Voilà pourquoi, le projet de Protocole d’accord de la Cedeao du 20 septembre 2015, qui a littéralement tout accordé aux putschistes du Rsp, a jeté le froid, la consternation et surtout l’indignation aussi bien au Burkina Faso que partout ailleurs dans la région. Pour l’avenir, la Cedeao doit tenir compte du fait qu’il est extrêmement important que les propositions de sortie de crise soient en harmonie avec celles de l’Union africain et avec ses propres positions adoptées au début de la crise. En effet, le Cps-Ua, dans son communiqué du 18 septembre 2015, exprime clairement que «l’Ua ne reconnaîtra ni ne soutiendra aucun processus conduit en dehors de la transition lancée au Burkina Faso en novembre 2014» et souligne que «les auteurs de l’enlèvement et de la séquestration des autorités de la transition et de leur renversement… seront tenus responsables de leurs actes et devront en rendre compte devant les juridictions nationales et internationales compétentes». Que toute proposition perçue comme susceptible d’aider les responsables passés d’abus de pouvoir et de violence à échapper à la justice rencontrerait également l’opposition farouche de la part de l’opinion publique et des forces vives burkinabè. Ces derniers sont en droit d’y voir une prime à la mauvaise gouvernance, à la violation des droits fondamentaux des citoyens et des valeurs fondamentales de la démocratie – et une violation des principes et textes de la Cedeao.

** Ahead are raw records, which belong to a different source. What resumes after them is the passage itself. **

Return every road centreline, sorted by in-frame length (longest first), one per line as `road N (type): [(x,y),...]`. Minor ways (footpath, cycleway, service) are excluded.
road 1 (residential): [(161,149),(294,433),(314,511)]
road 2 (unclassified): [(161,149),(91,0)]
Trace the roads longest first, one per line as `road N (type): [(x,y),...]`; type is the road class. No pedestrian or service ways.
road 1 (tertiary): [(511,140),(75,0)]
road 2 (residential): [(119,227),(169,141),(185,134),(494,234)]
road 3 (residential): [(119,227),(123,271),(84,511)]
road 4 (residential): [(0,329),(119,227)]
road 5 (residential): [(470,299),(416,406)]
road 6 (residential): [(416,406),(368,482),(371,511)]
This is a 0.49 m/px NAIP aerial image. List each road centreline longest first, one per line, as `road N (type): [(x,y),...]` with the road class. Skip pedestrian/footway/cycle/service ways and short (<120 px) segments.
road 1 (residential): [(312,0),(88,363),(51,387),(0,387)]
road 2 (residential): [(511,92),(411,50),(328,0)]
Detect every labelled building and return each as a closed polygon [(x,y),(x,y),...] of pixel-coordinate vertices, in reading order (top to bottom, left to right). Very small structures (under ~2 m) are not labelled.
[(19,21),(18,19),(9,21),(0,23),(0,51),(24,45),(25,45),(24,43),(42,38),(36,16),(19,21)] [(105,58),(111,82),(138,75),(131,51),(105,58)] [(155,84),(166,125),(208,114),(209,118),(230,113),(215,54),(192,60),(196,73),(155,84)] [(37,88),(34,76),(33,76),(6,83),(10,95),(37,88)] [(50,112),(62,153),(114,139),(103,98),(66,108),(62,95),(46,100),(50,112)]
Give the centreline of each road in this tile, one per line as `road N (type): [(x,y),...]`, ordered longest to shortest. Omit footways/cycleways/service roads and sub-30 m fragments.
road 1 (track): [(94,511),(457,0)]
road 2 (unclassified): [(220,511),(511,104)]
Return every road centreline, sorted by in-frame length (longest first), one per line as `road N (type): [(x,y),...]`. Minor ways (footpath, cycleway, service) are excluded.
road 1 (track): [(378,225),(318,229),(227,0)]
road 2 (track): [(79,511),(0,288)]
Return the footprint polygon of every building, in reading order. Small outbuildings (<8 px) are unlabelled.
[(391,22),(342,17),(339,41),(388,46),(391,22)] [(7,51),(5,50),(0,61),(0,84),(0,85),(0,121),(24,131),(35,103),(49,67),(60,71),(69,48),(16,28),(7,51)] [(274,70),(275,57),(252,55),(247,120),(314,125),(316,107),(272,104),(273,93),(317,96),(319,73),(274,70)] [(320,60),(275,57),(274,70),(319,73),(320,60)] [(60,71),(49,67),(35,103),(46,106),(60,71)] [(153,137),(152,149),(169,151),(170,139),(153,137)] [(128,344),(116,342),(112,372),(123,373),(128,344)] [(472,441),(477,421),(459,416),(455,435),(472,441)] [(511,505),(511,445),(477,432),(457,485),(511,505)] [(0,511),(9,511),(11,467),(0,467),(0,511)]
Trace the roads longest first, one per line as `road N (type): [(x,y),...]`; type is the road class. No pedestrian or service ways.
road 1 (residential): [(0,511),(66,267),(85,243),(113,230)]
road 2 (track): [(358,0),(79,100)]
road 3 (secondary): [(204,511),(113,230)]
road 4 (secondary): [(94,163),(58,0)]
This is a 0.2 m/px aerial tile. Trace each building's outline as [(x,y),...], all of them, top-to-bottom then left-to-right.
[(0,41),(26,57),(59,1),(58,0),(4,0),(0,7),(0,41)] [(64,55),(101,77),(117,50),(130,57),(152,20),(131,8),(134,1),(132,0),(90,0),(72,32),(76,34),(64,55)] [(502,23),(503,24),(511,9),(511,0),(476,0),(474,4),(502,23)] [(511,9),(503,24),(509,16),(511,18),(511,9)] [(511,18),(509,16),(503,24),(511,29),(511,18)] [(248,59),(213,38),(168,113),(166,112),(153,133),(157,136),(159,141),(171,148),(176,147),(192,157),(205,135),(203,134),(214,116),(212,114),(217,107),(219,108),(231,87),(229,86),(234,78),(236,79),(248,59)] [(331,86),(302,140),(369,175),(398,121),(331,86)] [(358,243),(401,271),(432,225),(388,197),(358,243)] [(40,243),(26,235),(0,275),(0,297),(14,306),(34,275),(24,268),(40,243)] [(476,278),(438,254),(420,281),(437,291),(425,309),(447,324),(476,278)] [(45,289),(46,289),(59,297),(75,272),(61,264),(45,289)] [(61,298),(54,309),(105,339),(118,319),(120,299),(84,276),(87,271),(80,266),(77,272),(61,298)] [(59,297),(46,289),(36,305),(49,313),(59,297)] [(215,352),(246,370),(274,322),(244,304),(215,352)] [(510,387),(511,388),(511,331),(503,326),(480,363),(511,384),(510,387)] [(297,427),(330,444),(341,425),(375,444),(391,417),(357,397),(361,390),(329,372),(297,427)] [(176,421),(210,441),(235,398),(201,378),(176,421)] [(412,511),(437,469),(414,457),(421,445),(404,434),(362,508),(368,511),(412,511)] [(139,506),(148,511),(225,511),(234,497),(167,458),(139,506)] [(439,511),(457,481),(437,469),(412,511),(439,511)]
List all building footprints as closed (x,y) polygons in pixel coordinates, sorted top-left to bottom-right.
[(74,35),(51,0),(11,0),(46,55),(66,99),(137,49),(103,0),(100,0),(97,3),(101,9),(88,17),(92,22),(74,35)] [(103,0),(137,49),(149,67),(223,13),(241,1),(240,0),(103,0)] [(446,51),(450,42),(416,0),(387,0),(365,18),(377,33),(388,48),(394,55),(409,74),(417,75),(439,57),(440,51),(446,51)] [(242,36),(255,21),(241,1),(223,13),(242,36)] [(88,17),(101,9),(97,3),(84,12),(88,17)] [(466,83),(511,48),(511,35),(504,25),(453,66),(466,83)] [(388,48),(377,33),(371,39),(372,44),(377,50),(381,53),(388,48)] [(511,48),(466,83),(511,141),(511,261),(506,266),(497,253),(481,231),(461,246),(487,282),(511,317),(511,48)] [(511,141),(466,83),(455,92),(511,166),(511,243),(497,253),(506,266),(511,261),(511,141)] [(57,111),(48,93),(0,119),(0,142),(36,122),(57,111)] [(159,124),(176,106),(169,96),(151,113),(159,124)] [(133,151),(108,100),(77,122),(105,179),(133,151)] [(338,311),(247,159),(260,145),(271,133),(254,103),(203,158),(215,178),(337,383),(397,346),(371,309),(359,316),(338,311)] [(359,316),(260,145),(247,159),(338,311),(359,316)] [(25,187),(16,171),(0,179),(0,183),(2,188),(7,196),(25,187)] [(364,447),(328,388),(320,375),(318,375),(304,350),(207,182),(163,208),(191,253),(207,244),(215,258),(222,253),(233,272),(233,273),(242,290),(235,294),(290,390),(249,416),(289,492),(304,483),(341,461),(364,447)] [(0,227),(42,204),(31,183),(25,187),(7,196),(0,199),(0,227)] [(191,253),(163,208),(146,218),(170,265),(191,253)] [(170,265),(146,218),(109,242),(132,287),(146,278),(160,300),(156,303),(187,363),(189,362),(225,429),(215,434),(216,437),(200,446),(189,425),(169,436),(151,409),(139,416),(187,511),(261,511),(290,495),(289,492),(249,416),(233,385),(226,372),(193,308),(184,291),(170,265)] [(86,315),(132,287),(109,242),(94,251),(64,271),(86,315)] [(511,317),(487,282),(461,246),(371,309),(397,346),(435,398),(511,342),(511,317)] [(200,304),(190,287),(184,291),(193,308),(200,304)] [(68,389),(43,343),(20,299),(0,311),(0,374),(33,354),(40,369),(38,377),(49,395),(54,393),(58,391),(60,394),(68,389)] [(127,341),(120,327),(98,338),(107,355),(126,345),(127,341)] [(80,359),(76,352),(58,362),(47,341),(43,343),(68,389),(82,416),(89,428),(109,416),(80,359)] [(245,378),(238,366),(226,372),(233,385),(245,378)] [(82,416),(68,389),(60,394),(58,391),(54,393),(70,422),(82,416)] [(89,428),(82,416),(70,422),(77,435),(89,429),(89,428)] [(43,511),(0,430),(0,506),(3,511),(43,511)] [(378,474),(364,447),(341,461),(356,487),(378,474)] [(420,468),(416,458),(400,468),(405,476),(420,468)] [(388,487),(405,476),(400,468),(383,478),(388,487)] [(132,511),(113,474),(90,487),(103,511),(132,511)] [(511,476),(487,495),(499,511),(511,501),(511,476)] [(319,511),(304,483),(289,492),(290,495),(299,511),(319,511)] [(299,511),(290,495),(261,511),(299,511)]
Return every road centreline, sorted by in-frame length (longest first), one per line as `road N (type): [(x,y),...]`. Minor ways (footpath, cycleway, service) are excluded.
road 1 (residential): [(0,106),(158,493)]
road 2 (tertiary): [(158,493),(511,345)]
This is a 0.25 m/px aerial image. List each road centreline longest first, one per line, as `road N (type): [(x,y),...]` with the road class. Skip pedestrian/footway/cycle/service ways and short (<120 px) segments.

Ce qu’il convient plutôt de faire est de s’assurer que ces personnes sont traduites devant la justice afin de rendre compte de leurs forfaits passés. A défaut, il faudrait au moins s’assurer que ces personnes ne profitent de la transition pour se dérober à leurs responsabilités. Enfin, que toute proposition allant dans le sens de la garantie de l’impunité aux membres des forces de défense et de sécurité responsables de la crise actuelle ainsi que leurs associés rencontrerait l’opposition de l’opinion publique et des forces vives burkinabè. En effet, cela résonnerait comme un encouragement à de futures intrusions de ces forces dans le processus de transition en cours et comme une épée de Damoclès qui planerait en permanence au-dessus de la jeune démocratie burkinabè. A défaut de pouvoir les traduire devant la justice pour l’interruption de la transition et les coûts qui en ont découlé pour les paisibles citoyens, il faudrait au moins un mécanisme garantissant que ceci ne se reproduirait plus jamais.